══ MATERIAL SUPPLIED

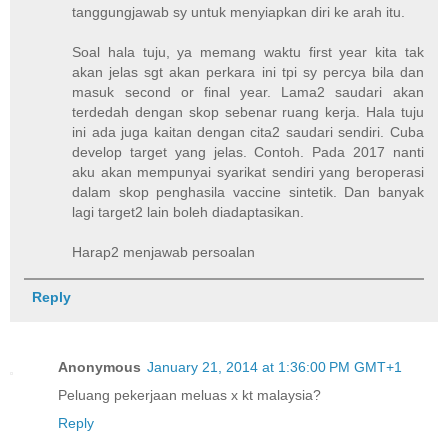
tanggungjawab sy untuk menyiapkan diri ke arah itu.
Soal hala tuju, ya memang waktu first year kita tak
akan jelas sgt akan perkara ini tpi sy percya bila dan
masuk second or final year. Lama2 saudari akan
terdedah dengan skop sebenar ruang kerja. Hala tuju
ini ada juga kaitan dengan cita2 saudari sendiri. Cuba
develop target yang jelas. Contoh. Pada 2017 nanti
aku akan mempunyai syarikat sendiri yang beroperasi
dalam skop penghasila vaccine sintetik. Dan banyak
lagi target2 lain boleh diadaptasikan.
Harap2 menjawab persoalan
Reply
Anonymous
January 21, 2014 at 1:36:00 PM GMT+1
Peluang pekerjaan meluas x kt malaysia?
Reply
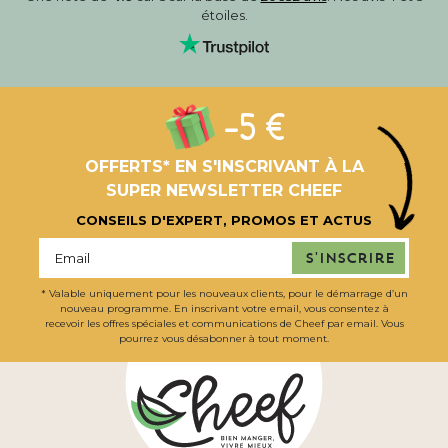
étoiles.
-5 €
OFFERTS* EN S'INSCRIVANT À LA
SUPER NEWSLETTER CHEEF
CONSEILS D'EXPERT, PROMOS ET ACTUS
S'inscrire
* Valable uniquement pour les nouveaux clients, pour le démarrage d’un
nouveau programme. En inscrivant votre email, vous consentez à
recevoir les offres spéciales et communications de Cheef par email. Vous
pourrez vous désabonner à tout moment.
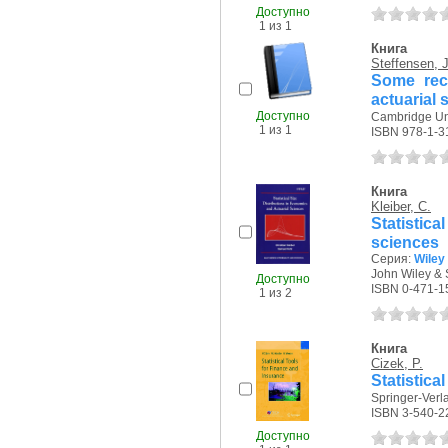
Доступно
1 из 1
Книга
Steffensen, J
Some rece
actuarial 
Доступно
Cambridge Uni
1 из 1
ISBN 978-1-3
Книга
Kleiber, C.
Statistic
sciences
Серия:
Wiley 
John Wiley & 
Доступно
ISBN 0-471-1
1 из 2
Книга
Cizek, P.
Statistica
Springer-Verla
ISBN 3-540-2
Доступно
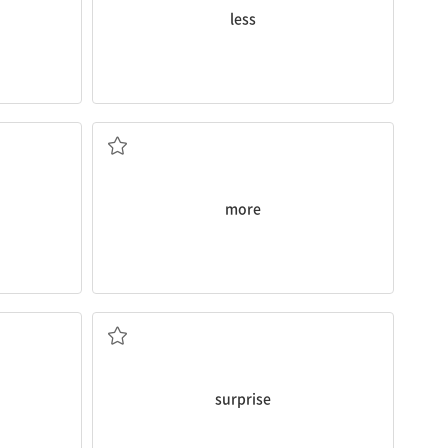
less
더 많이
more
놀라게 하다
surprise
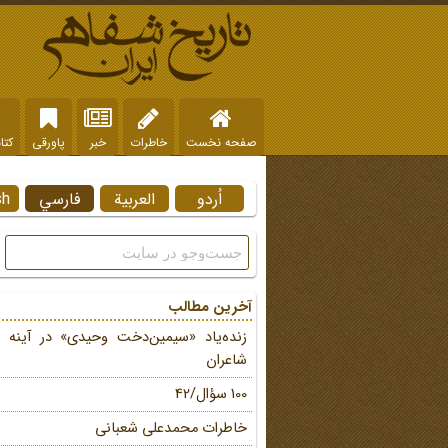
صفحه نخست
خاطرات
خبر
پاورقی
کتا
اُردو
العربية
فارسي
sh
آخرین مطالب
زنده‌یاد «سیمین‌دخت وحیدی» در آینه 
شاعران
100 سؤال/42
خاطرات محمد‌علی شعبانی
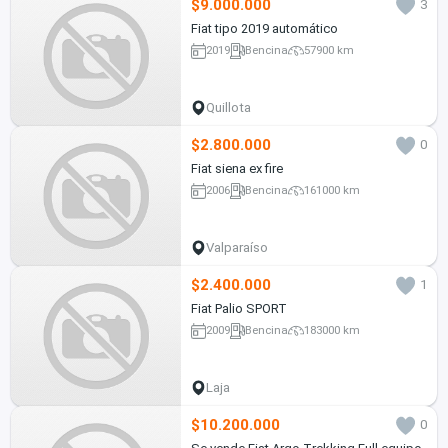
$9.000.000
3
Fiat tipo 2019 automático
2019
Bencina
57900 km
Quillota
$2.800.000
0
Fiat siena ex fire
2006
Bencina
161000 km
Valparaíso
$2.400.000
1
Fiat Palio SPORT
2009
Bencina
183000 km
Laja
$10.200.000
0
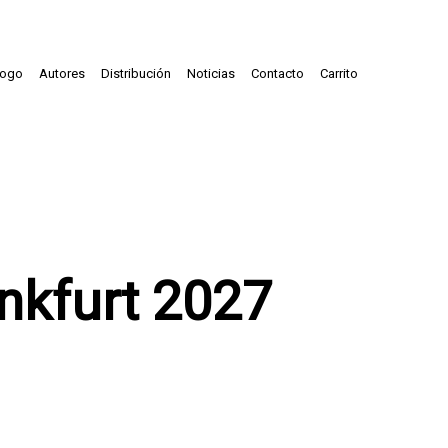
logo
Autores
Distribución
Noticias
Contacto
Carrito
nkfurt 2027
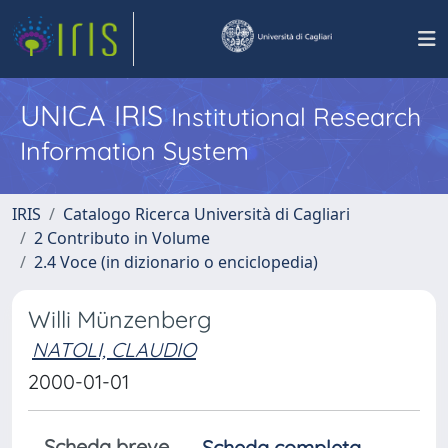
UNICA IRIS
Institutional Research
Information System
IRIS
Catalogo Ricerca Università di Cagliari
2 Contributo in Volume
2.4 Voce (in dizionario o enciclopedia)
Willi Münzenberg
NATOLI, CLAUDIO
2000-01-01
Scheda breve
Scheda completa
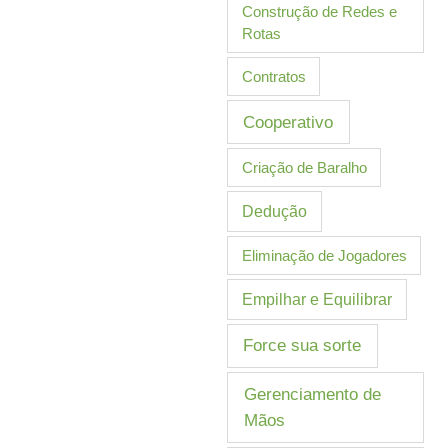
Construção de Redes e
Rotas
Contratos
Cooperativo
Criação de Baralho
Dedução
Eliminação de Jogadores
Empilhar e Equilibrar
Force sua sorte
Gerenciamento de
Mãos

════

▶ WHAT TO WORK ON:
Rewrite the text of all the records above, substituting "Gasolina" for every occurrence of "Bencina" and changing nothing else. Leave the pictures out of the answer.

▶ EXERCISE RESPONSE:
tanggungjawab sy untuk menyiapkan diri ke arah itu.
Soal hala tuju, ya memang waktu first year kita tak
akan jelas sgt akan perkara ini tpi sy percya bila dan
masuk second or final year. Lama2 saudari akan
terdedah dengan skop sebenar ruang kerja. Hala tuju
ini ada juga kaitan dengan cita2 saudari sendiri. Cuba
develop target yang jelas. Contoh. Pada 2017 nanti
aku akan mempunyai syarikat sendiri yang beroperasi
dalam skop penghasila vaccine sintetik. Dan banyak
lagi target2 lain boleh diadaptasikan.
Harap2 menjawab persoalan
Reply
Anonymous
January 21, 2014 at 1:36:00 PM GMT+1
Peluang pekerjaan meluas x kt malaysia?
Reply
étoiles.
-5 €
OFFERTS* EN S'INSCRIVANT À LA
SUPER NEWSLETTER CHEEF
CONSEILS D'EXPERT, PROMOS ET ACTUS
S'inscrire
* Valable uniquement pour les nouveaux clients, pour le démarrage d’un
nouveau programme. En inscrivant votre email, vous consentez à
recevoir les offres spéciales et communications de Cheef par email. Vous
pourrez vous désabonner à tout moment.
Доступно
1 из 1
Книга
Steffensen, J
Some rece
actuarial 
Доступно
Cambridge Uni
1 из 1
ISBN 978-1-3
Книга
Kleiber, C.
Statistic
sciences
Серия:
Wiley 
John Wiley & 
Доступно
ISBN 0-471-1
1 из 2
Книга
Cizek, P.
Statistica
Springer-Verla
ISBN 3-540-2
Доступно
less
더 많이
more
놀라게 하다
surprise
صفحه نخست
خاطرات
خبر
پاورقی
کتا
اُردو
العربية
فارسي
sh
آخرین مطالب
زنده‌یاد «سیمین‌دخت وحیدی» در آینه 
شاعران
100 سؤال/42
خاطرات محمد‌علی شعبانی
$9.000.000
3
Fiat tipo 2019 automático
2019
Gasolina
57900 km
Quillota
$2.800.000
0
Fiat siena ex fire
2006
Gasolina
161000 km
Valparaíso
$2.400.000
1
Fiat Palio SPORT
2009
Gasolina
183000 km
Laja
$10.200.000
0
logo
Autores
Distribución
Noticias
Contacto
Carrito
nkfurt 2027
UNICA IRIS
Institutional Research
Information System
IRIS
Catalogo Ricerca Università di Cagliari
2 Contributo in Volume
2.4 Voce (in dizionario o enciclopedia)
Willi Münzenberg
NATOLI, CLAUDIO
2000-01-01
Scheda breve
Scheda completa
Construção de Redes e
Rotas
Contratos
Cooperativo
Criação de Baralho
Dedução
Eliminação de Jogadores
Empilhar e Equilibrar
Force sua sorte
Gerenciamento de
Mãos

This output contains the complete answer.